··· TEXT SHOWN

All Hull hollowware is rare. This 7.5in (19cm) high cup (an exotic form fashionable in London in the previous century) incorporates a coconut carved to one side with two Polynesian men holding clubs, one grappling with a snake, the other holding a fish caught on a line each next to coconut trees. To the other side is a coat of arms, possibly for Alman of Pevensey, and Warbleton, Sussex.

A recent auction precedent would be hard to find but the auctioneer could point to a provincial silver gilt mounted coconut cup of comparable form (but Elizabethan period) by Peter Quick of Barnstaple sold Christie’s in May 2019 for £22,000.

This Hull cup, estimated at £12,000-18,000, sold to an international trade buyer at £12,000.

3. De Morgan pedestal bowl – £26,000

De Morgan ‘Moonlight and Sunset Suite’ pedestal bowl

De Morgan ‘Moonlight and Sunset Suite’ pedestal bowl – £26,000 at Lyon & Turnbull.

William De Morgan considered pieces from the so-called ‘Moonlight and Sunset Suite’ series made in the early 1890s to be his very best work. It took almost two decades of experimentation before he mastered the three-colour lustre technique, each colour requiring its own firing with the light blue tone finally achieved via acid etching.

The complexity of the process made these pieces particularly expensive even by the standards of the Arts & Crafts movement and relatively few were sold. De Morgan later said: “All my life I have been trying to make beautiful things, and now that I can make them nobody wants them.”

Today it’s fair to say that many people want them. Pictured here is a Moonlight and Sunset Suite 11.5in (36cm) pedestal bowl that topped the Design since 1860 sale held by Lyon & Turnbull in Edinburgh on October 20. A bowl of this form is pictured in Martin Greenwood’s The Designs of William De Morgan (2007) while the central design of an owl and a mouse and a cat is known from tiles.

It is signed with the initials FP for Fred Passenger.

······
··· PROVIDED RECORDS

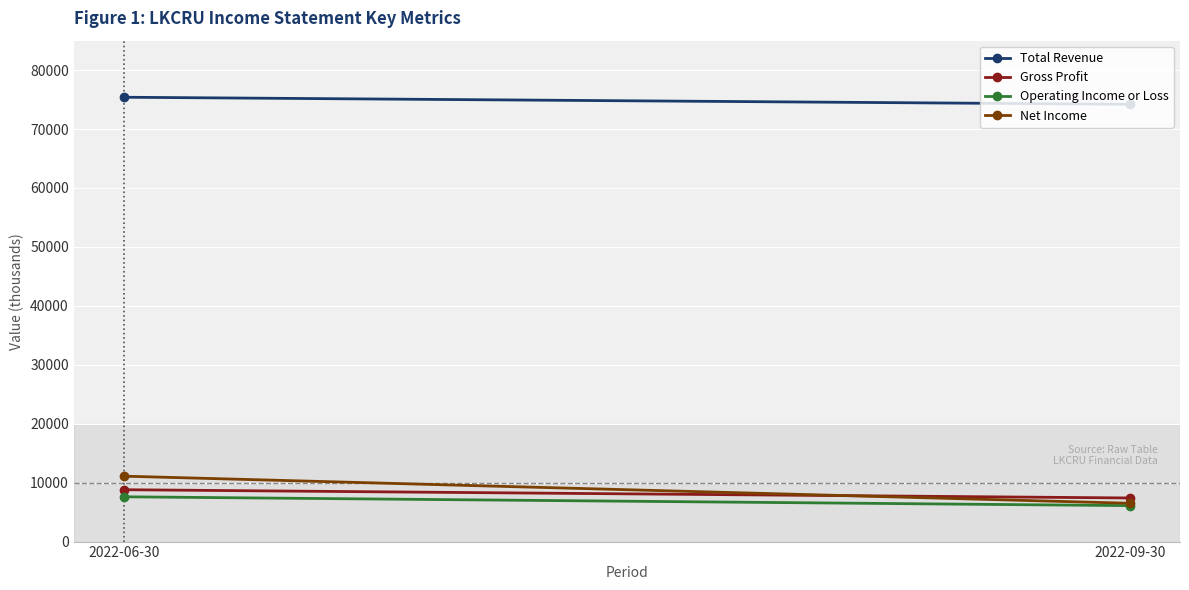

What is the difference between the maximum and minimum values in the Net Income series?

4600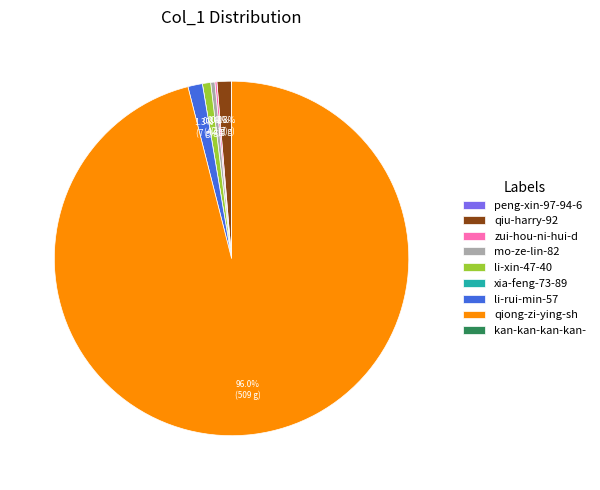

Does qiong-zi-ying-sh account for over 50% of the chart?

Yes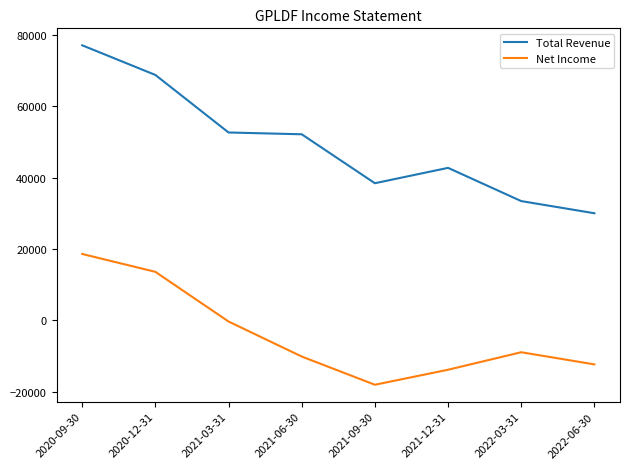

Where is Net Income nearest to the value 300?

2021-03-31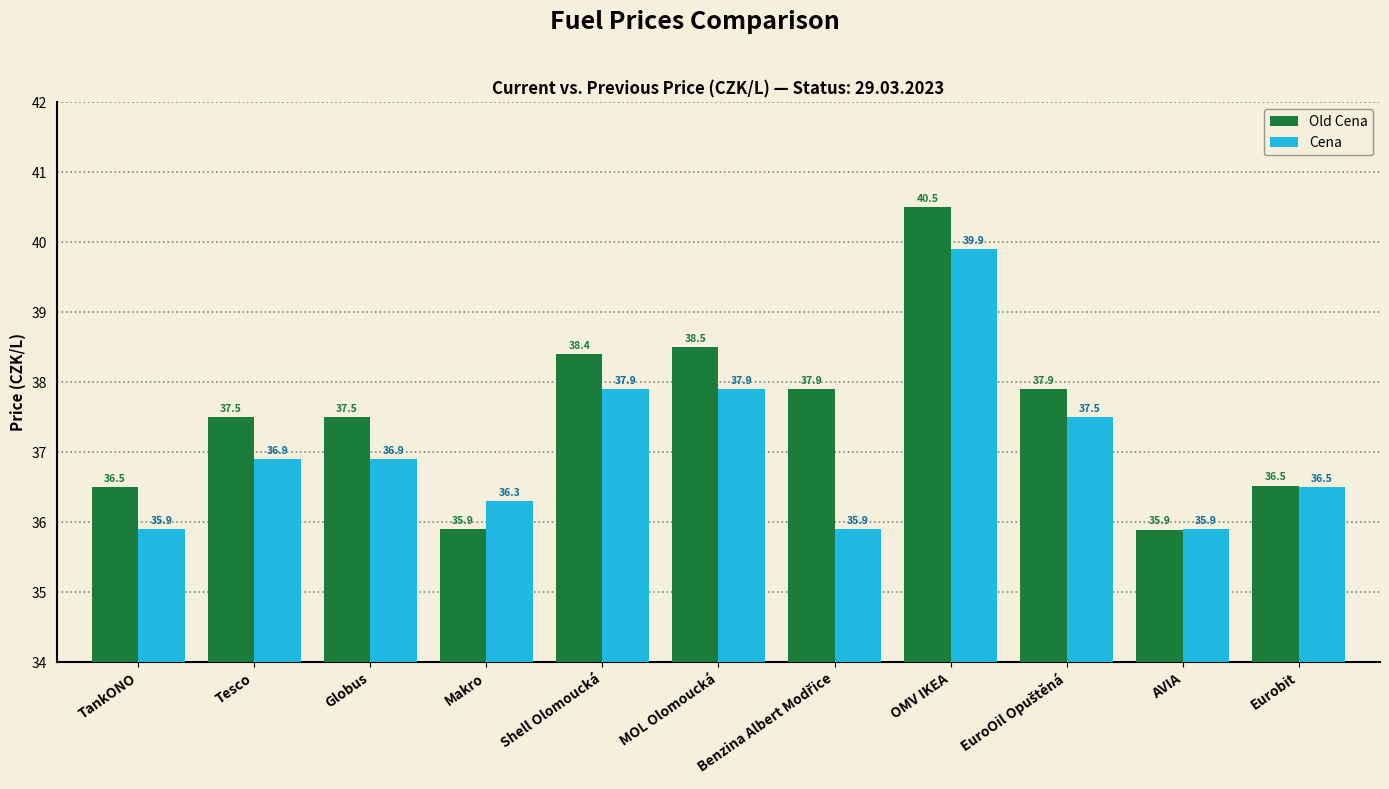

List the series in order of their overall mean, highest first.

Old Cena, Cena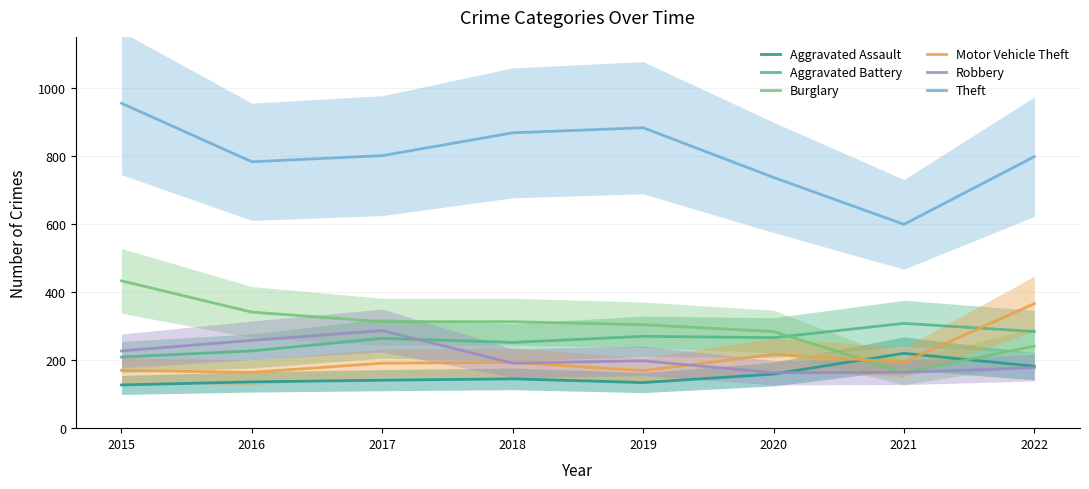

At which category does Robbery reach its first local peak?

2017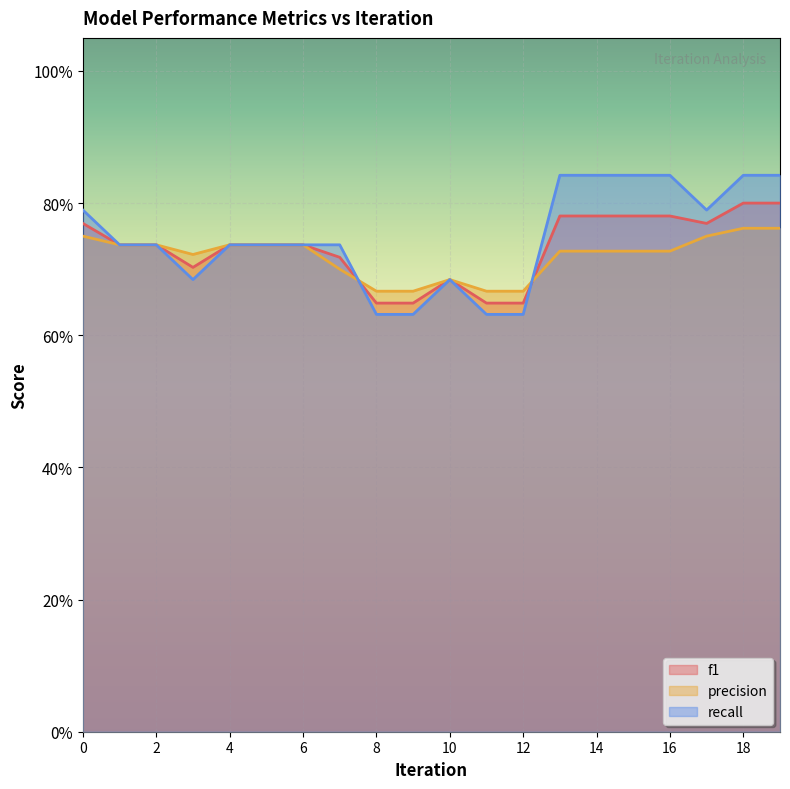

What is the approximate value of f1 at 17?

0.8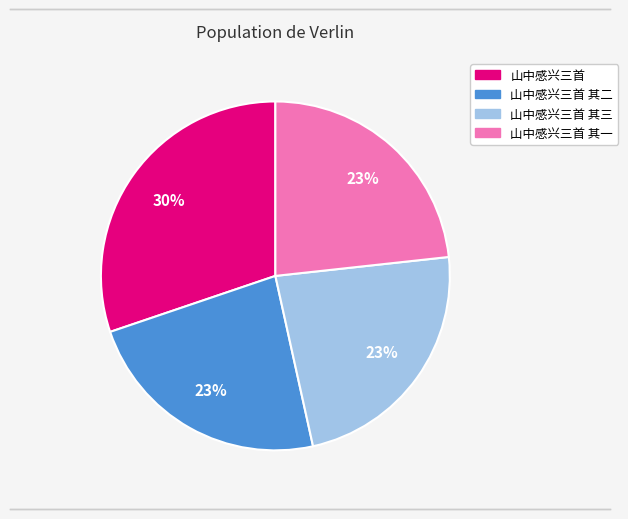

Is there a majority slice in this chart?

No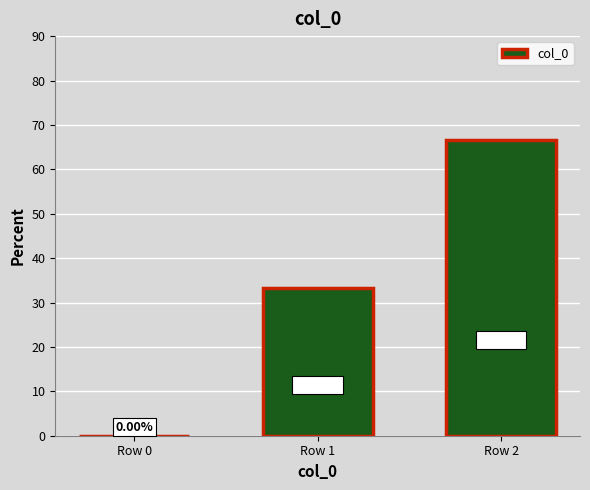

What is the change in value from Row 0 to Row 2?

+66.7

······

• WHAT TO PRODUCE: Write the next part of the auction report on the Hull cup and the De Morgan bowl, starting right after its final sentence.

• EXPECTED OUTPUT:
Back in April L&T sold a similar dish by Passenger decorated with a heron amid bullrushes for £13,000. This piece, estimated at £4000-6000, took a significant step forward selling for £26,000,

4. Edward Webb lantern clock – £15,500

Lantern clock by Edward Webb

Chew Valley lantern clock by Edward Webb – £15,500 at Gardiner Houlgate.

A clock making industry thrived in the Chew Valley of Somerset in the second half of the 17th century. It was thanks to makers such as Thomas Veale, Edward Webb and Edward Bilbie, whose distinctive style of lantern clock were made alongside more general metal casting and bell-founding work.

Estimated at £2000-3000, this hook and spike verge lantern clock sold for £15,500 at Gardiner Houlgate in Corsham on October 21. It is signed to the corners above and below the chapter ring Edward Webb Chew Stocke [sic] and to the centre with ownership initials and the date 1662.

As recorded in The Clock Makers of Somerset (1650-1900) by AJ Moore,

Edward Webb Snr (active 1663-94) is thought to be the son of Charles Webb who owned a foundry in Chew Stoke.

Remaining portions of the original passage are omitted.